■ Goal of the exercise
From the first line to the last, transcribe the data exactly.

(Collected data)
_ _ _ _ _

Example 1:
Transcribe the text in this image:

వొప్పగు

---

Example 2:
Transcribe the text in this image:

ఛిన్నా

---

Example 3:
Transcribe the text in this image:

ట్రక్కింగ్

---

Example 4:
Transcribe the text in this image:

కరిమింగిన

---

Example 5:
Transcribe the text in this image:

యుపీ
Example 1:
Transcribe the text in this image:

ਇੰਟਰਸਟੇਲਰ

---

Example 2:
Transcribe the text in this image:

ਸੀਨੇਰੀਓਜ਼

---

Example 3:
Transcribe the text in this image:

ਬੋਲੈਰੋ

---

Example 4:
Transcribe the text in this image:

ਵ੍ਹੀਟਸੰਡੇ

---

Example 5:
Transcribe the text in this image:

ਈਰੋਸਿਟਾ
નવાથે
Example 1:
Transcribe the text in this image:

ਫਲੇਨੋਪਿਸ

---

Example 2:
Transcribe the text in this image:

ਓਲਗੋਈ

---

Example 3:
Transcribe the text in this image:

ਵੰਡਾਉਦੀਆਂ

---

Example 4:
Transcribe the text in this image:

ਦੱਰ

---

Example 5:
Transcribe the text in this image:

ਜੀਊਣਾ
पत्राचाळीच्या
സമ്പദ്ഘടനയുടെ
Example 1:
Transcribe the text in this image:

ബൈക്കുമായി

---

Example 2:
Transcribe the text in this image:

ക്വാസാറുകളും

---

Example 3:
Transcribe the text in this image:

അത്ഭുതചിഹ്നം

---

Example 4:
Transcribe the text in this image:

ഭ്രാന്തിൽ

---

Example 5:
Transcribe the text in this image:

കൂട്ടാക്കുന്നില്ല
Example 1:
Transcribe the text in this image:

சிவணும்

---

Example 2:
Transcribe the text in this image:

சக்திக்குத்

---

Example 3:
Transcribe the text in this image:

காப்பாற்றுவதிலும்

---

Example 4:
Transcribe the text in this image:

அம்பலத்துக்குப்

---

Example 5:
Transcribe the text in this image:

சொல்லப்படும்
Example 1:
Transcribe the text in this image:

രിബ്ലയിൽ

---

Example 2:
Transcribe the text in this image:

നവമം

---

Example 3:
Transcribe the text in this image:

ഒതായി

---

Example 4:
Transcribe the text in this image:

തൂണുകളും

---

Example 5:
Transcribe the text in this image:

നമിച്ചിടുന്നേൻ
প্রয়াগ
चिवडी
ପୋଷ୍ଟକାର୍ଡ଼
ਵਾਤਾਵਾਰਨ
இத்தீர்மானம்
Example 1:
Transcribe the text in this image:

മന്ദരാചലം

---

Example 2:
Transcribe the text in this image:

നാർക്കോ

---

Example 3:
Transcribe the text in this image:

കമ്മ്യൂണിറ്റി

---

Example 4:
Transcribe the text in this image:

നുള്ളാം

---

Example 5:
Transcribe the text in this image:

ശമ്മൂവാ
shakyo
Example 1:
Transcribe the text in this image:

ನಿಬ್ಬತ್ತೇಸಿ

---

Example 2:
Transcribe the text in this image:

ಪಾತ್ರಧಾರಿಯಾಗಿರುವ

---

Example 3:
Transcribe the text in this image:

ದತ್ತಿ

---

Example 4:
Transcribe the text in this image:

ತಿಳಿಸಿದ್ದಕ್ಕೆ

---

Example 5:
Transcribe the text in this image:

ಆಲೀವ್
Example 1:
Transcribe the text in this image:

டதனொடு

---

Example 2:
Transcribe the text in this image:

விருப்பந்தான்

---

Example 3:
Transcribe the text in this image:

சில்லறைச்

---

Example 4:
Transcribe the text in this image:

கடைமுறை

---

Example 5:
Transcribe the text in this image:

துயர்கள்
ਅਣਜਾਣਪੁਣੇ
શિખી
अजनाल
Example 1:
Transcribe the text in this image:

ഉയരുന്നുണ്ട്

_ _ _ _ _

■ Solution for this task
Example 1:
Transcribe the text in this image:

వొప్పగు

---

Example 2:
Transcribe the text in this image:

ఛిన్నా

---

Example 3:
Transcribe the text in this image:

ట్రక్కింగ్

---

Example 4:
Transcribe the text in this image:

కరిమింగిన

---

Example 5:
Transcribe the text in this image:

యుపీ
Example 1:
Transcribe the text in this image:

ਇੰਟਰਸਟੇਲਰ

---

Example 2:
Transcribe the text in this image:

ਸੀਨੇਰੀਓਜ਼

---

Example 3:
Transcribe the text in this image:

ਬੋਲੈਰੋ

---

Example 4:
Transcribe the text in this image:

ਵ੍ਹੀਟਸੰਡੇ

---

Example 5:
Transcribe the text in this image:

ਈਰੋਸਿਟਾ
નવાથે
Example 1:
Transcribe the text in this image:

ਫਲੇਨੋਪਿਸ

---

Example 2:
Transcribe the text in this image:

ਓਲਗੋਈ

---

Example 3:
Transcribe the text in this image:

ਵੰਡਾਉਦੀਆਂ

---

Example 4:
Transcribe the text in this image:

ਦੱਰ

---

Example 5:
Transcribe the text in this image:

ਜੀਊਣਾ
पत्राचाळीच्या
സമ്പദ്ഘടനയുടെ
Example 1:
Transcribe the text in this image:

ബൈക്കുമായി

---

Example 2:
Transcribe the text in this image:

ക്വാസാറുകളും

---

Example 3:
Transcribe the text in this image:

അത്ഭുതചിഹ്നം

---

Example 4:
Transcribe the text in this image:

ഭ്രാന്തിൽ

---

Example 5:
Transcribe the text in this image:

കൂട്ടാക്കുന്നില്ല
Example 1:
Transcribe the text in this image:

சிவணும்

---

Example 2:
Transcribe the text in this image:

சக்திக்குத்

---

Example 3:
Transcribe the text in this image:

காப்பாற்றுவதிலும்

---

Example 4:
Transcribe the text in this image:

அம்பலத்துக்குப்

---

Example 5:
Transcribe the text in this image:

சொல்லப்படும்
Example 1:
Transcribe the text in this image:

രിബ്ലയിൽ

---

Example 2:
Transcribe the text in this image:

നവമം

---

Example 3:
Transcribe the text in this image:

ഒതായി

---

Example 4:
Transcribe the text in this image:

തൂണുകളും

---

Example 5:
Transcribe the text in this image:

നമിച്ചിടുന്നേൻ
প্রয়াগ
चिवडी
ପୋଷ୍ଟକାର୍ଡ଼
ਵਾਤਾਵਾਰਨ
இத்தீர்மானம்
Example 1:
Transcribe the text in this image:

മന്ദരാചലം

---

Example 2:
Transcribe the text in this image:

നാർക്കോ

---

Example 3:
Transcribe the text in this image:

കമ്മ്യൂണിറ്റി

---

Example 4:
Transcribe the text in this image:

നുള്ളാം

---

Example 5:
Transcribe the text in this image:

ശമ്മൂവാ
shakyo
Example 1:
Transcribe the text in this image:

ನಿಬ್ಬತ್ತೇಸಿ

---

Example 2:
Transcribe the text in this image:

ಪಾತ್ರಧಾರಿಯಾಗಿರುವ

---

Example 3:
Transcribe the text in this image:

ದತ್ತಿ

---

Example 4:
Transcribe the text in this image:

ತಿಳಿಸಿದ್ದಕ್ಕೆ

---

Example 5:
Transcribe the text in this image:

ಆಲೀವ್
Example 1:
Transcribe the text in this image:

டதனொடு

---

Example 2:
Transcribe the text in this image:

விருப்பந்தான்

---

Example 3:
Transcribe the text in this image:

சில்லறைச்

---

Example 4:
Transcribe the text in this image:

கடைமுறை

---

Example 5:
Transcribe the text in this image:

துயர்கள்
ਅਣਜਾਣਪੁਣੇ
શિખી
अजनाल
Example 1:
Transcribe the text in this image:

ഉയരുന്നുണ്ട്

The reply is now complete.